The marshlands of Sapelo Island, Georgia. (Photo: Brett Israel)As the world’s population skyrockets toward 9 billion in the coming decades, the demand for water for drinking, power production, agriculture, even recreation will continue to grow. Without big changes, our water needs likely will outstrip the supply. Plus, it’s not always clear how to best manage water so that everyone gets what they need — everyone has their own ideas about which uses are most important. That’s led to fights in Africa over use of the Nile River and a prolonged court battle among Alabama, Florida and Georgia over water in the Apalachicola-Chattahoochee-Flint River basin. Civil and environmental engineers are responsible for finding new ways to safely deliver and allocate the water we have — like new water-based systems and infrastructure that work in concert with one another, instead of independently, or new ways to use water more than once. We’re designing new technology but also developing new connections among engineers, scientists, policymakers and stakeholders to protect our water future.

Energy Efficiency and Alternative Energy

Rooftop solar panels on Georgia Tech’s Engineered Biosystems Building. (Photo: Josh Meister)The ramifications of growing population and burgeoning economies in the developing world also means we’re using more energy resources. Traditional sources of fuel, like coal, supply much of that energy, but with a cost: literally tons of carbon dioxide emitted into the atmosphere, contributing to climate change and pollution. Our researchers are deep into work to help change our energy mix, finding new ways to use alternative sources like wind, solar and natural gas.
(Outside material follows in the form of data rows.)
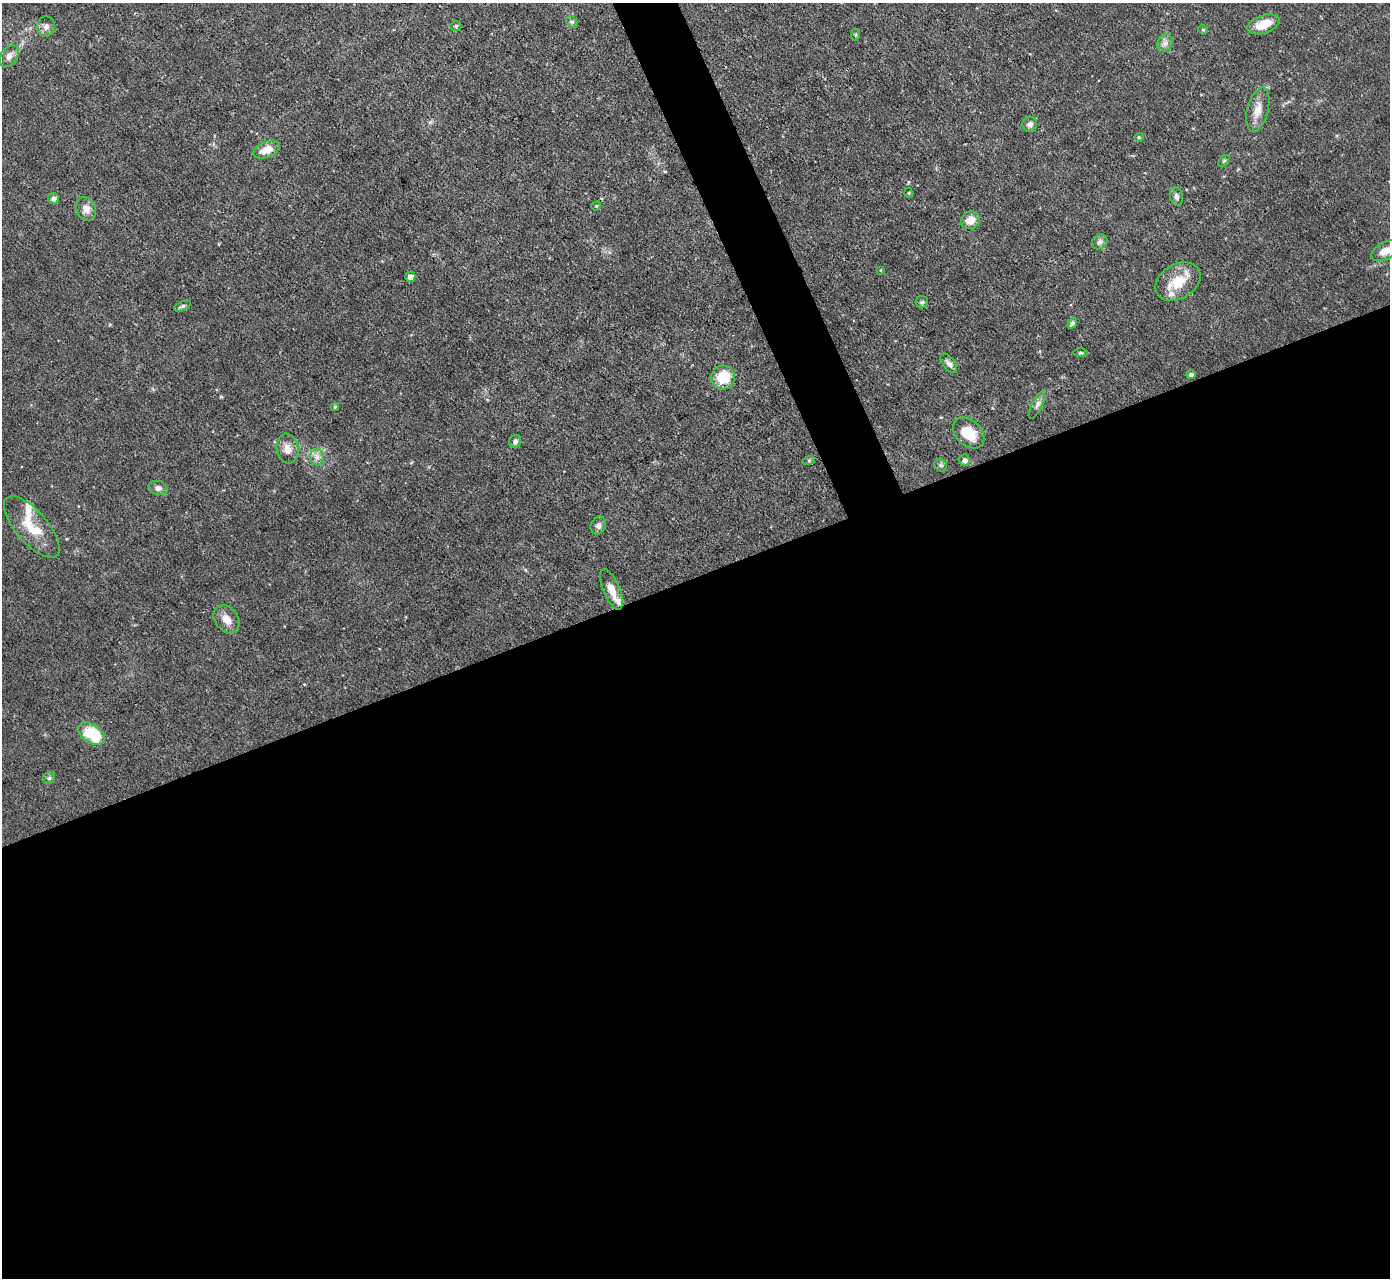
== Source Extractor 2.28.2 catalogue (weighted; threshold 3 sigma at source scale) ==
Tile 15 of 4 x 4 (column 3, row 4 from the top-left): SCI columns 2776-4163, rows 151-1426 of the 5551 x 5536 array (HDU 1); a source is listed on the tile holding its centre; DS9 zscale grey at full resolution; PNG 1392 x 1280 px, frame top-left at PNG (2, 3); each listed source drawn as its Kron ellipse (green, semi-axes under 4 px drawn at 4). Shown black and unused: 57% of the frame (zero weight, under 3 of 4 exposures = <1% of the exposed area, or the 3 px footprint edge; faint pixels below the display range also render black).
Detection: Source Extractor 2.28.2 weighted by HDU 2 'WHT'; one run over the whole footprint, this tile lists its part. Background 0.0852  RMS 0.0051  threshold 0.0229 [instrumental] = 3 sigma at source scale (4.5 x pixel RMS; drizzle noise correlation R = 1.50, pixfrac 1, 0.05/0.05 arcsec/px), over >= 5 px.
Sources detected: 50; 3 inside a brighter listed object's ellipse — not listed separately; the other 47 listed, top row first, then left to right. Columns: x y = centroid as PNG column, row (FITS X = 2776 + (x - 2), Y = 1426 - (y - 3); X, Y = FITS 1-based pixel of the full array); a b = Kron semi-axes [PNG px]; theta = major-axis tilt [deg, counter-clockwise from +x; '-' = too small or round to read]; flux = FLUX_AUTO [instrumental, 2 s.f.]
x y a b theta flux
572 22 6 5 - 1
1263 24 17 9 19 9.1
46 26 10 9 - 2.6
456 26 6 4 0 1
1203 30 5 4 - 0.61
855 35 6 4 85 0.72
1165 43 9 7 62 2.3
9 56 12 8 52 3.1
1258 110 23 10 76 6.4
1030 124 7 7 - 2.3
1139 137 4 4 - 0.55
267 150 14 7 22 7.4
1224 161 7 4 45 0.7
909 193 5 3 - 0.47
1176 196 9 6 -75 2.1
53 199 5 5 - 1.7
596 206 5 4 - 0.51
86 209 12 9 -64 4.2
970 220 9 8 - 5.7
1100 242 8 7 - 1.7
1385 251 15 8 28 5.8
880 270 4 3 - 0.49
410 277 5 5 - 3.4
1178 282 24 17 30 14
922 302 6 6 - 0.95
182 306 9 4 24 1.1
1072 323 6 4 54 1.3
1081 353 7 4 -1 0.8
949 363 11 6 -52 2.1
1191 375 5 4 - 1.5
723 377 12 12 - 15
1037 405 15 5 63 2.2
335 407 4 4 - 0.63
969 433 18 12 -43 12
515 441 7 6 - 1.6
288 449 15 10 -79 4.8
317 457 8 7 - 2.5
809 460 6 4 18 0.76
964 460 6 5 - 2
941 465 7 5 -44 1.1
158 488 10 7 -15 2.1
598 525 9 7 67 2.2
32 527 38 16 -49 15
611 590 21 8 -68 6.2
227 619 15 11 -52 5
91 734 15 9 -34 23
49 778 6 6 - 0.98
Isophote crosses this tile's border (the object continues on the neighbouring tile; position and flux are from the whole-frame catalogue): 1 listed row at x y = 1385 251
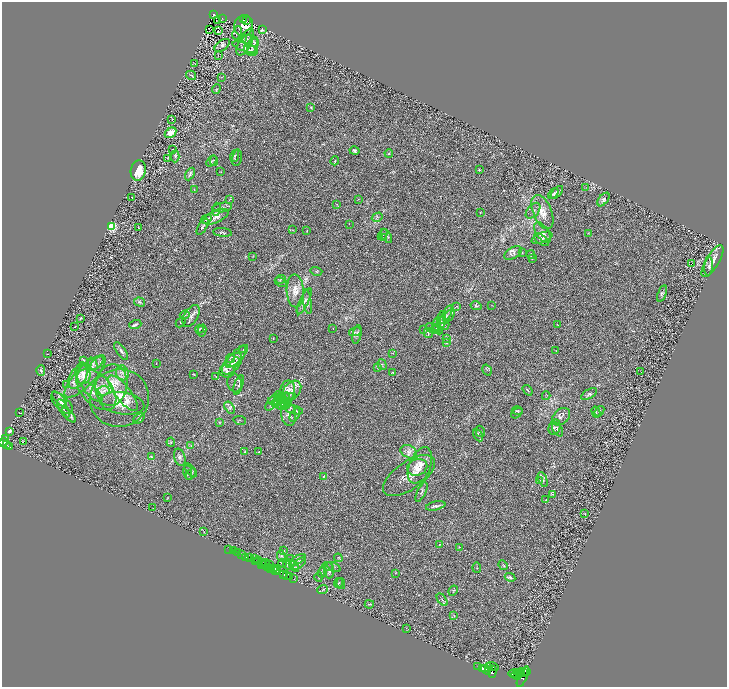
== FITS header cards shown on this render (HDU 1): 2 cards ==
NAXIS1  =                 1450
NAXIS2  =                 1369

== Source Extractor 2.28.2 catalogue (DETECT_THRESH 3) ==
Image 1450 x 1369 px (HDU 1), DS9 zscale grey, zoomed out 1/2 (1 PNG px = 2 x 2 image px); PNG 729 x 689 px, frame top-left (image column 2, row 1369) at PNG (2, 2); each listed source drawn as its Kron ellipse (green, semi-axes under 4 px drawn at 4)
Background 0.426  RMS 0.028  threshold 0.0852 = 3 sigma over >= 5 px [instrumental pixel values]
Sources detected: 306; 27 cannot appear on this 1/2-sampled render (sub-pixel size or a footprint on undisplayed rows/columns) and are neither listed nor drawn; the other 279 listed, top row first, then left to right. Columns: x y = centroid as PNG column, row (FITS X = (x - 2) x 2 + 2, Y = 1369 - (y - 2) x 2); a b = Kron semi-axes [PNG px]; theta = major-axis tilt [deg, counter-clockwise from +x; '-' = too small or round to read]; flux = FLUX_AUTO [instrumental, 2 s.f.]
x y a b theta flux
214 14 3 2 - 52
222 18 2 1 - 1.3
244 20 3 2 - 47
246 20 2 1 - 28
217 21 3 1 - 3
244 26 10 9 - 120
209 29 4 1 - 0.74
262 29 3 3 - 2.6
218 31 2 2 - 43
237 33 7 2 69 7.1
242 39 4 3 - 6.9
250 41 8 5 -14 21
245 42 14 6 62 39
255 43 4 3 - 6.4
222 45 8 5 35 14
252 46 9 4 74 20
244 47 12 4 -18 23
251 50 7 5 -22 13
218 55 3 1 - 1.6
195 64 2 2 - 1.8
191 75 5 2 - 3.6
221 77 3 2 - 2.7
216 89 5 3 - 5.6
311 107 3 2 - 2.8
172 120 3 1 - 2.6
171 133 6 4 34 64
173 149 2 1 - 24
355 151 5 4 - 9.7
389 153 4 3 - 5.1
175 156 6 3 88 8
234 156 6 3 72 8.5
167 158 2 2 - 2.4
237 158 8 5 78 9.6
211 161 6 3 51 5.7
214 161 5 3 - 6
335 161 4 2 - 4
479 170 3 2 - 3
138 171 10 7 78 70
220 172 3 1 - 1.8
190 174 7 4 61 9.9
586 188 2 2 - 2.1
195 190 3 2 - 1.9
557 192 8 4 46 13
553 194 6 3 44 6.5
132 197 2 1 - 1.1
229 199 4 1 - 2.4
358 199 2 2 - 1.5
603 199 8 4 51 14
337 204 3 2 - 2.5
222 207 10 4 7 14
216 209 7 2 74 5.1
533 211 9 5 50 20
480 212 3 2 - 2.5
542 212 18 9 -67 64
216 217 14 6 23 32
377 217 5 3 - 12
206 219 6 3 29 9
349 224 2 1 - 1.4
111 227 3 3 - 720
138 227 3 1 - 2.2
203 227 9 3 59 8.9
293 230 3 2 - 2.1
307 231 4 2 - 3
222 232 9 3 -6 8
543 233 12 6 -55 26
588 233 3 2 - 1.8
383 235 6 3 51 8.8
386 236 8 4 -58 12
384 238 3 2 - 2.8
542 238 11 5 22 19
541 240 9 4 -38 15
513 253 10 5 30 21
522 253 3 2 - 2.4
531 255 5 2 - 4.5
253 256 3 2 - 1.9
532 259 3 2 - 3
712 261 18 6 59 44
691 264 2 1 - 39
709 266 9 4 84 14
316 271 6 1 -14 3.4
281 279 5 3 - 6.2
281 282 6 2 -27 5.5
295 291 16 8 -88 52
662 294 9 3 71 10
304 301 14 4 64 23
140 302 6 3 -17 7.2
307 302 12 3 -81 16
492 305 2 2 - 1.7
457 306 3 2 - 1.9
476 306 5 3 - 7.3
185 315 5 3 - 7.8
191 316 12 6 59 29
449 316 7 3 54 9.1
442 317 6 2 77 6.7
445 317 13 3 63 20
80 318 2 2 - 5.9
181 322 5 3 - 6
443 323 7 5 -52 16
135 324 6 3 19 9.7
437 324 7 4 79 12
557 324 3 2 - 1.7
75 327 2 1 - 2.2
436 328 5 3 - 8.6
200 329 4 3 - 4.3
333 329 2 1 - 1.3
433 329 7 4 -31 12
438 329 5 3 - 7.6
424 330 3 2 - 3.6
202 331 6 2 75 4.4
355 332 6 4 14 8.5
428 333 5 2 - 4.4
357 335 9 3 77 10
273 338 3 2 - 2.2
447 339 3 2 - 3.2
447 343 3 3 - 5.2
243 350 4 2 - 3.7
121 351 10 4 -55 14
556 351 2 1 - 1.4
393 353 3 2 - 2.2
47 354 2 1 - 1.5
237 356 15 5 45 38
231 358 4 4 - 7.1
83 360 4 3 - 4
235 362 5 4 - 7.8
93 364 6 4 -65 13
97 364 9 4 46 19
156 364 2 2 - 1.7
232 364 13 7 48 42
382 365 6 4 -72 7.9
378 368 2 2 - 2.2
41 370 5 3 - 9.5
487 370 6 4 -57 5.9
227 371 7 6 - 22
640 371 2 1 - 1.5
393 372 4 3 - 4.1
83 373 11 7 -83 40
122 373 7 6 - 25
194 375 3 2 - 3.1
85 376 28 9 46 100
78 377 13 8 57 50
216 377 3 2 - 2.8
235 383 9 7 -78 21
67 384 3 3 - 6.8
111 385 21 16 79 150
239 385 10 4 72 14
96 390 24 14 -47 130
288 390 10 7 87 36
292 390 11 8 48 44
528 390 6 2 -53 5.1
104 391 6 5 - 21
92 392 13 5 -45 27
123 393 22 7 -52 75
589 394 9 4 28 16
546 396 4 2 - 3.6
279 397 6 4 -79 13
119 398 29 29 - 220
280 398 6 4 67 14
287 398 9 3 9 12
59 399 9 4 -47 15
277 399 9 5 13 27
285 400 8 3 74 12
62 403 14 6 -44 36
122 403 22 11 -8 78
272 403 9 5 51 20
276 403 4 4 - 13
282 403 9 6 4 23
63 408 10 3 -60 16
229 408 7 4 -55 13
294 410 9 2 -12 9.5
517 411 5 2 - 4.7
599 411 5 1 - 3.2
596 412 6 2 -75 3.9
19 413 2 1 - 1.5
517 413 6 3 39 5.8
289 414 12 7 -84 30
69 415 9 3 -44 14
295 415 7 4 58 10
561 417 10 7 44 18
139 419 7 4 39 8.6
240 420 6 2 -8 4.7
219 423 3 3 - 4
555 427 8 5 72 13
558 429 7 4 -61 11
10 431 3 3 - 14
480 431 6 2 -74 4.9
478 435 7 3 -62 6.3
6 439 4 2 - 400
3 442 5 2 - 710
23 442 2 1 - 38
171 442 4 3 - 4.5
7 444 4 2 - 310
9 446 3 2 - 210
191 446 3 2 - 3.1
244 452 3 2 - 3.1
259 452 2 1 - 1.5
409 452 9 6 -27 24
151 456 4 2 - 3.7
180 457 9 5 -73 18
420 465 19 10 67 74
417 467 10 8 21 36
191 470 8 3 -46 9.3
188 473 7 3 -82 8
191 474 6 3 57 6.1
324 476 3 2 - 1.8
409 476 30 14 34 72
543 479 8 3 -68 12
540 480 3 2 - 2.8
421 492 10 3 65 13
552 494 4 2 - 3.3
167 498 3 2 - 2.4
546 500 2 2 - 1.8
436 506 10 2 12 11
153 508 2 1 - 1.8
585 514 2 1 - 1.7
204 532 3 2 - 2.3
439 544 2 2 - 2.1
459 547 3 2 - 3.3
229 549 2 1 - 20
284 550 3 3 - 3.6
234 551 3 1 - 36
238 553 2 2 - 140
242 555 2 2 - 740
281 556 6 4 -83 11
246 557 3 2 - 51
249 558 2 1 - 63
254 558 3 2 - 250
338 558 4 2 - 3.5
291 559 3 3 - 4.7
259 560 3 1 - 250
298 560 9 3 32 11
255 561 2 1 - 300
262 562 2 1 - 120
282 563 4 2 - 3
261 564 3 1 - 88
264 564 2 1 - 180
266 564 5 1 - 26
269 564 2 2 - 440
288 564 5 3 - 7
299 564 8 2 42 8
503 565 5 2 - 3.8
294 566 6 3 -56 13
328 566 5 3 - 6
267 567 3 2 - 390
334 567 7 3 -26 9.1
271 568 3 2 - 400
275 568 3 2 - 460
477 568 5 2 - 3.4
276 570 3 1 - 290
278 570 3 2 - 530
329 570 8 5 -86 16
322 572 5 3 - 6.9
395 573 3 2 - 2.8
284 574 2 2 - 490
287 575 2 1 - 480
289 577 3 2 - 660
319 577 5 2 - 3.4
510 577 5 3 - 7.6
293 579 3 2 - 70
338 583 5 2 - 6.2
341 584 5 2 - 4.5
323 589 5 2 - 4
453 591 5 1 - 2.6
442 600 7 2 -53 6.1
369 604 4 2 - 3.5
454 616 3 2 - 4.2
406 628 2 1 - 1.2
478 667 2 1 - 210
492 667 6 2 -18 3500
483 668 3 2 - 2600
489 668 2 2 - 1200
486 670 5 4 - 5400
526 671 2 2 - 500
492 672 6 3 84 3400
523 672 3 2 - 1400
520 673 5 3 - 3800
513 674 4 2 - 2300
516 674 5 3 - 3300
518 676 2 2 - 1300
523 677 11 3 66 2800
At the frame edge (FLAGS 8, measured only in part): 1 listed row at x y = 3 442
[27 sub-pixel or undisplayed-footprint detections neither listed nor drawn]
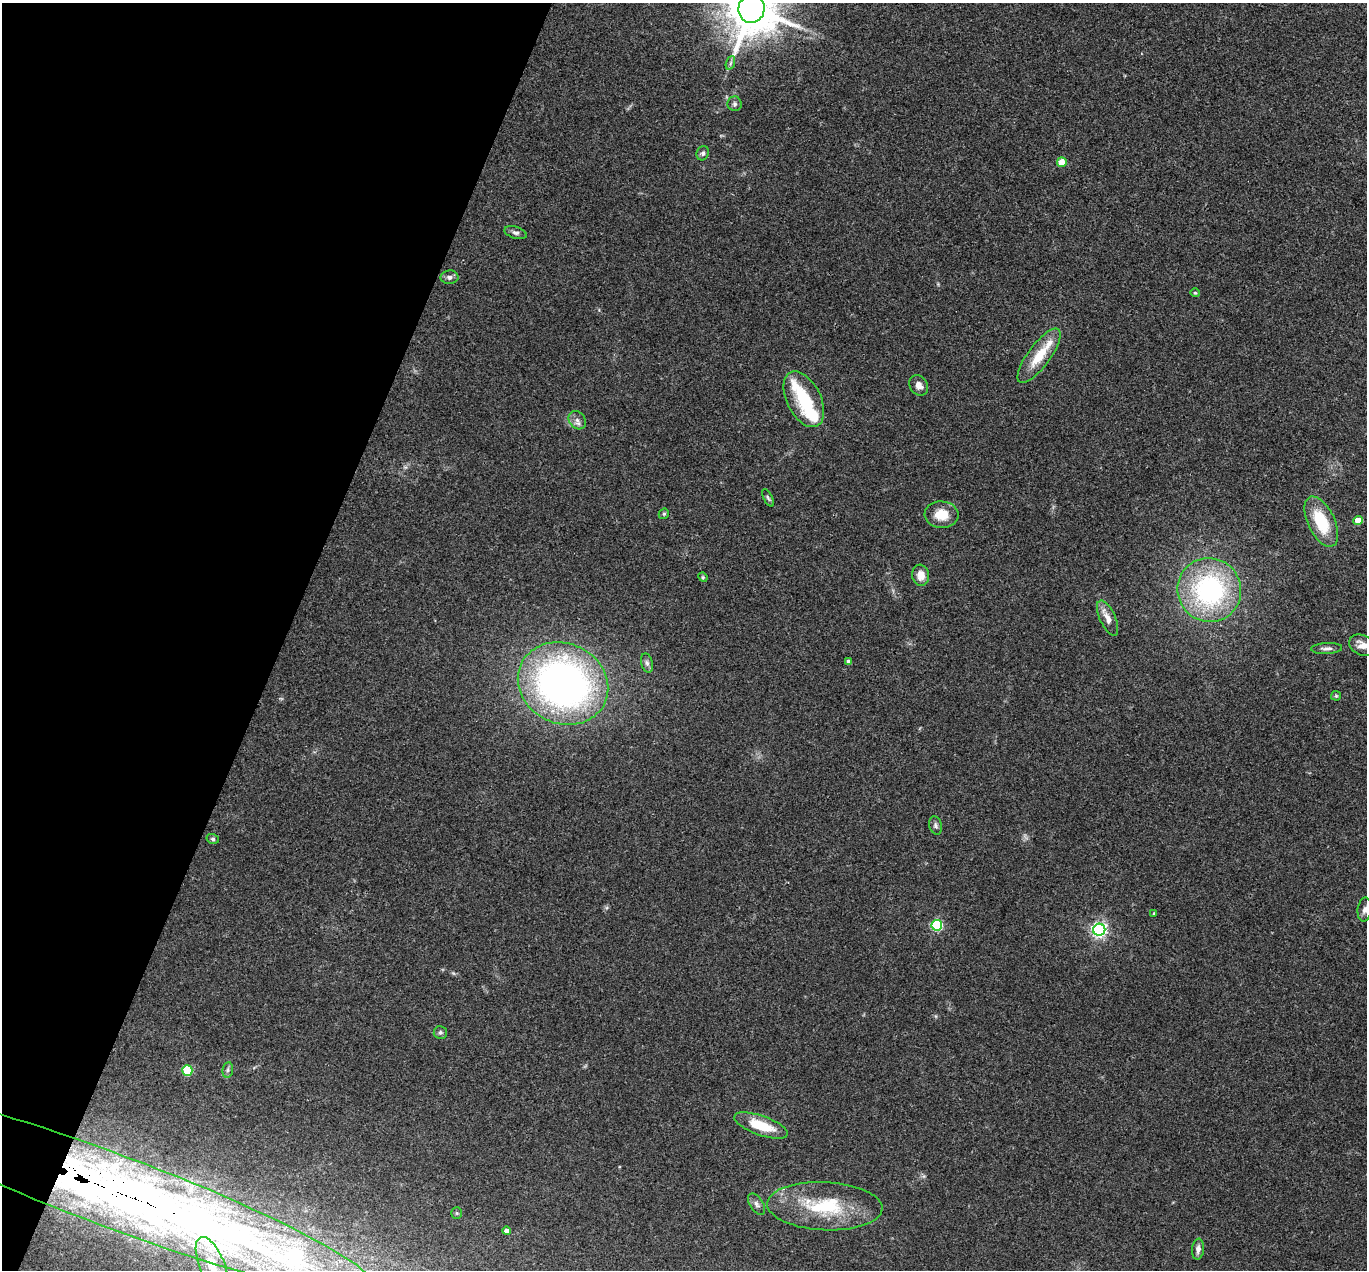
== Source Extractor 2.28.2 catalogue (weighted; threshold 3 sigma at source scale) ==
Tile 9 of 4 x 4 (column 1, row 3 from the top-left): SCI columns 2-1366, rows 1536-2803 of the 5462 x 5475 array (HDU 1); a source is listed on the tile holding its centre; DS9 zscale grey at full resolution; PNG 1369 x 1272 px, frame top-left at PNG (2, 3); each listed source drawn as its Kron ellipse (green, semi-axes under 4 px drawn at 4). Shown black and unused: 21% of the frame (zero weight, under 3 of 4 exposures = <1% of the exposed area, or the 3 px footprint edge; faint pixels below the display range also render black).
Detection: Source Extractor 2.28.2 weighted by HDU 2 'WHT'; one run over the whole footprint, this tile lists its part. Background 0.0735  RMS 0.0056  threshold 0.0252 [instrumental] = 3 sigma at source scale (4.5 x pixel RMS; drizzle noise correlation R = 1.50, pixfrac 1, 0.05/0.05 arcsec/px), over >= 5 px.
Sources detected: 50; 1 inside a brighter object's white glare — neither listed nor drawn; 5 inside a brighter listed object's ellipse — not listed separately; the other 44 listed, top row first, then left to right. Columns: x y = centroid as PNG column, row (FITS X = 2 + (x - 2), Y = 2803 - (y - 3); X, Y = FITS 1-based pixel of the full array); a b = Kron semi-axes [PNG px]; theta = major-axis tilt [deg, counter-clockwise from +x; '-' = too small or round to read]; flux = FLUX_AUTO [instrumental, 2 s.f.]
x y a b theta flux
751 9 14 13 - 3100
730 63 7 4 71 1.2
735 104 7 7 - 1.5
703 153 7 6 - 1.4
1062 162 5 4 - 10
516 233 11 6 -17 1.9
450 277 9 7 1 1.8
1195 293 5 4 - 0.61
1039 356 33 11 53 16
919 385 11 8 -56 3.5
804 399 30 17 -64 28
577 420 10 8 -52 2.7
768 498 10 4 -64 1
664 514 5 4 - 0.82
942 515 17 13 -5 11
1358 520 4 4 - 10
1321 522 27 13 -64 24
921 575 10 8 -81 5.5
703 577 5 4 - 0.76
1209 590 32 31 - 94
1108 618 19 8 -65 4.9
1362 645 13 10 -26 4.7
1327 648 15 5 3 2.3
849 661 4 3 - 1.9
647 663 9 6 -75 1.8
563 683 46 40 -26 260
1336 696 5 5 - 0.74
936 825 9 6 -74 1.5
213 839 6 5 - 1.1
1364 910 12 7 83 2.5
1154 913 4 3 - 0.52
937 925 5 5 - 58
1099 930 6 6 - 160
440 1032 6 6 - 1.3
187 1070 5 5 - 31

Transportation of people and goods accounts for more than a quarter of all energy use in the United States. We’re working to plan our communities and our transportation systems to encourage energy-efficient mobility, and we’re studying the financial implications of alternative energy sources. We’re also developing new technologies that will help us store energy underground and tap into new sources like methane hydrate. That alone could be a larger hydrocarbon resource than all of the world's oil, natural gas and coal resources combined — potentially the world’s next energy game-changer.


All of our work is infused with the demands of making our society more sustainable so that we can protect our world’s resources while meeting people’s needs. We’re working to reduce greenhouse gas emissions from infrastructure and transportation, develop new uses for coal fly ash to keep it out of landfills, find ways to make concrete using more sustainable ingredients and techniques, understand how microbes help clean up oil on beaches after oil spills, reduce the environmental impacts of manufacturing, and make our economy more sustainable by understanding how economic activity and energy use interact. We’re also designing adaptations that will help our communities weather a changing climate.